Establish a dense-only baseline — measure recall@10 and recall@50 with your embedding model and chunking strategy before adding any complexity
Add hybrid (BM25 + dense with RRF) — if recall@50 is below 90%, this is your highest-leverage single upgrade; adds <10ms latency with native hybrid DB support
Add reranking once recall@50 >90% — if the right documents are in the top-50 but the top-5 is still wrong, add a cross-encoder; adds 200–400ms latency
Add HyDE or multi-query if recall@50 is still low — for corpora with strong vocabulary mismatch between queries and documents; adds one LLM call per query
Add contextual retrieval to the indexing pipeline — prepend document context to each chunk before embedding; 49–67% retrieval failure reduction for low indexing cost

Failure Modes

Retrieval failures

Vocabulary mismatch: user says "cost", doc says "pricing" — dense retrieval helps, but hybrid catches both
Short query, ambiguous intent: "what is the limit?" retrieves wrong document type; HyDE or step-back prompting improves this
Top-k too small: the relevant chunk is at position 15 but k=10; increase retrieval k before adding more expensive reranking
Stale index: documents updated but not re-indexed; retriever surfaces outdated chunks with full confidence

Reranking failures

Relevant document not in candidates: reranker cannot rescue a document that was never retrieved; fix retrieval recall first
Reranking noise: passing 200+ candidates to a cross-encoder inflates latency and cost without improving precision over top-50
Latency budget exceeded: adding a reranker to a sub-500ms pipeline breaks SLAs; use ColBERT or FlashRank for latency-constrained systems
Final k too large: injecting 20 reranked chunks into the LLM causes "lost in the middle" dilution; keep final k at 3–10

2025–2026 Developments

Hybrid retrieval is now the production default — pure vector search is no longer considered sufficient for production RAG. Native hybrid support (dense + sparse + RRF) is now built into Pinecone, Weaviate, MongoDB Atlas, and Elasticsearch, removing the operational barrier.
BGE-M3 unifies three retrieval paradigms — BAAI's BGE-M3 produces dense, sparse (SPLADE), and ColBERT embeddings from a single model pass, enabling a full hybrid + late-interaction pipeline without multiple separate embedding models.
Mixedbread leads BEIR benchmarks — open-source Mixedbread reranker-large (BEIR 57.49) outperforms Cohere Rerank on several benchmarks, making fully open-source, self-hosted high-accuracy reranking practical for the first time.
HyDE adoption growing — Hypothetical Document Embeddings are seeing wider production adoption as teams discover that the NDCG improvement (0.85 → 0.91) is worth the additional LLM call for open-ended queries.
Agentic retrieval — retrieval as a tool call — agents that decide whether and how to retrieve (single-hop vs multi-hop, which index to query) are replacing static pipeline configurations in advanced systems, allowing dynamic retrieval strategies per query.

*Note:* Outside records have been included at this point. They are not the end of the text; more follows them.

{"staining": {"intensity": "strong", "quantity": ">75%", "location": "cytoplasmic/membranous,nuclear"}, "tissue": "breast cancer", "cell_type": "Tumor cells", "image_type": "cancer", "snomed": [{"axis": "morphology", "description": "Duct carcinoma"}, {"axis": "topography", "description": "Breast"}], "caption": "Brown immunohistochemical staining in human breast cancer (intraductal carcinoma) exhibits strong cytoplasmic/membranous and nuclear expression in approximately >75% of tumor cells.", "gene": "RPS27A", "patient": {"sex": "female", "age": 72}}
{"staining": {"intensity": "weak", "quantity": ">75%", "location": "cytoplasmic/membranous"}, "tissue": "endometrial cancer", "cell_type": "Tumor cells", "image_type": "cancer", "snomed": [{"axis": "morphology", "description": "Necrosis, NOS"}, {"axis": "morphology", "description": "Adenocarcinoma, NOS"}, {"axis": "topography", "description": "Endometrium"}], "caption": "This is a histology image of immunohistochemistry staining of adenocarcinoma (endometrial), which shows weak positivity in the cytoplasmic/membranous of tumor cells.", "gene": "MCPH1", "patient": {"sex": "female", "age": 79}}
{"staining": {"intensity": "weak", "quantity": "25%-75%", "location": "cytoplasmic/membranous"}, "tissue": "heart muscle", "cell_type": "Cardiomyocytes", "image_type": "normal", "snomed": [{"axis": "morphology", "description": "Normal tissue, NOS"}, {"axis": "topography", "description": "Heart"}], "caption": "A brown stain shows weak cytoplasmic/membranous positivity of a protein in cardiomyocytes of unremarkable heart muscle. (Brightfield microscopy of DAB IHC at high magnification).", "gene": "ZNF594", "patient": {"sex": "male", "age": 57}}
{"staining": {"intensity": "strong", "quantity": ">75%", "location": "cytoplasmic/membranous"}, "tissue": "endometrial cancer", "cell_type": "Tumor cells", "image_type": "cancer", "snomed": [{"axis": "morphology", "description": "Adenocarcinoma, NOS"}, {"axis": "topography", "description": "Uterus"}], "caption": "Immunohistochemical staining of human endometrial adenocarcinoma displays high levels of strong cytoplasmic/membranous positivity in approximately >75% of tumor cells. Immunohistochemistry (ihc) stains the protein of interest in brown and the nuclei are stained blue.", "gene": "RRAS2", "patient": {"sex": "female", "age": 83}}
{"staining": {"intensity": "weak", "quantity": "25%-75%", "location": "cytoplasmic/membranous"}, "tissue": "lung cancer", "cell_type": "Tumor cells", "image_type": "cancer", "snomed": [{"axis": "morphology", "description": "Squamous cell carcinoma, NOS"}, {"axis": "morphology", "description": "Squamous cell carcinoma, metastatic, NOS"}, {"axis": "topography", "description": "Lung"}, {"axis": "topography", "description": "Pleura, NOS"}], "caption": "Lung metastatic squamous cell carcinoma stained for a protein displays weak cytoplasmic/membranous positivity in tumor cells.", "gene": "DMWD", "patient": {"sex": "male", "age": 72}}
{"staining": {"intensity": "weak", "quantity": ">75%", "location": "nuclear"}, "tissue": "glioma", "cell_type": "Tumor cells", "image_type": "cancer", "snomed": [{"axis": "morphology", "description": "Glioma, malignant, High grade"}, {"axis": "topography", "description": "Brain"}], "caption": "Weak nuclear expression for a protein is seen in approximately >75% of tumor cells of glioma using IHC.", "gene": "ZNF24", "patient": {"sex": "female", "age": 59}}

Checklist: Do You Understand This?

Can you explain why BM25 alone achieves ~58% accuracy, hybrid ~79%, and hybrid + reranking ~91%?
Do you understand how RRF works — why it uses rank position rather than raw scores?
Can you describe HyDE and when the extra LLM call is justified?
Do you know the difference between a bi-encoder (embedding model) and a cross-encoder (reranker) — and why you need both?
Can you explain ColBERT's late interaction mechanism and why it achieves cross-encoder accuracy at near-bi-encoder speed?
Do you know the typical k values at each pipeline stage — retrieval (50–100), after reranking (3–10)?
Can you name two failure modes that reranking cannot fix (answer: document never retrieved, final k too large)?